Task input ::
□ □ □ □ □ □ □

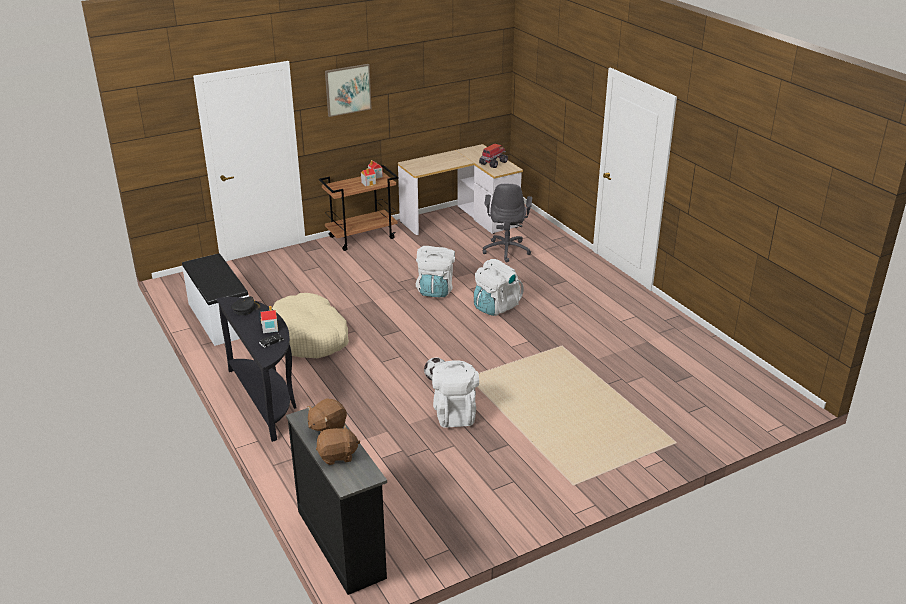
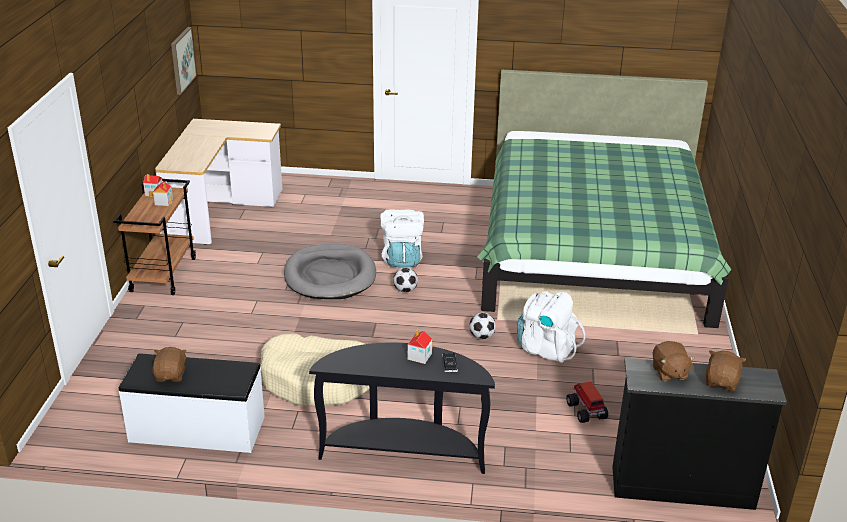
camera: 55 degrees left, 0 degrees up
black cap [231,296,261,315] -> none
picture [325,64,372,117] -> picture moved to [171,27,197,95]
white backpack [416,246,455,297] -> grey dog bed [284,244,376,299]
toy truck [479,143,508,168] -> toy truck moved to [566,381,608,423]
grey office chair [483,184,532,262] -> none
none -> brown plush toy [152,347,187,382]
none -> football [393,268,418,293]
none -> green bed [477,70,731,328]

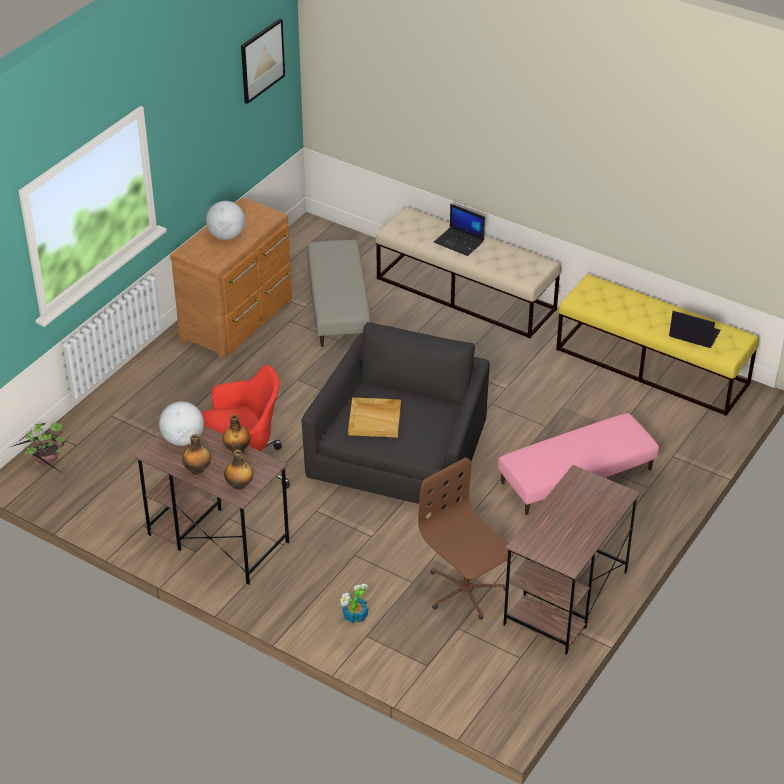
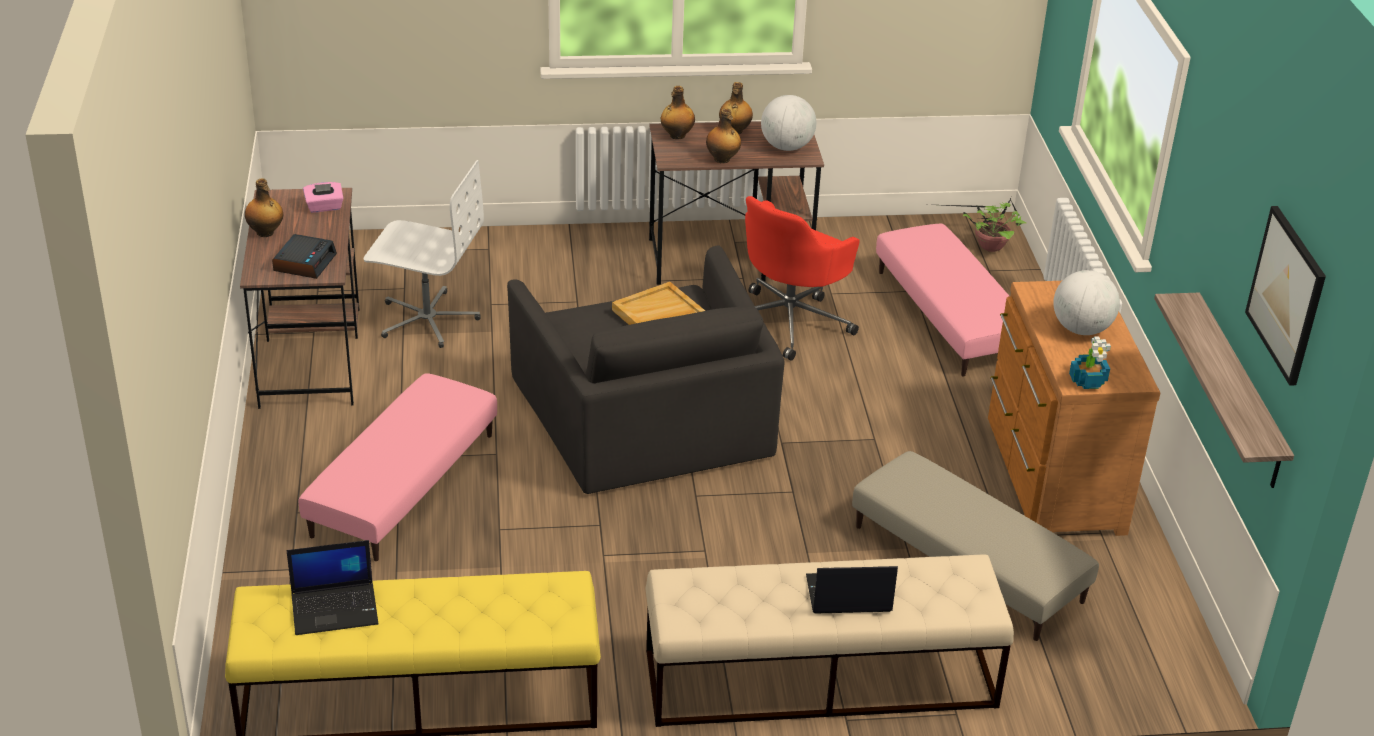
camera: 140 degrees right, 5 degrees down
potted plant [340,584,368,623] -> potted plant moved to [1069,337,1111,389]
brown office chair [418,457,515,620] -> white office chair [364,160,484,348]
none -> bottle [245,178,283,237]
none -> alarm clock [272,234,337,279]
none -> pink tissue box [303,182,344,213]
none -> pink ottoman [876,224,1010,377]
none -> shelf [1154,293,1294,488]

□ □ □ □ □ □ □

Assignment ::
Only the lines from the one with "camera: 140 degrees right, 5 degrees down" through the end of the listing should be output, exactly as they appear.

Answer to this task ::
camera: 140 degrees right, 5 degrees down
potted plant [340,584,368,623] -> potted plant moved to [1069,337,1111,389]
brown office chair [418,457,515,620] -> white office chair [364,160,484,348]
none -> bottle [245,178,283,237]
none -> alarm clock [272,234,337,279]
none -> pink tissue box [303,182,344,213]
none -> pink ottoman [876,224,1010,377]
none -> shelf [1154,293,1294,488]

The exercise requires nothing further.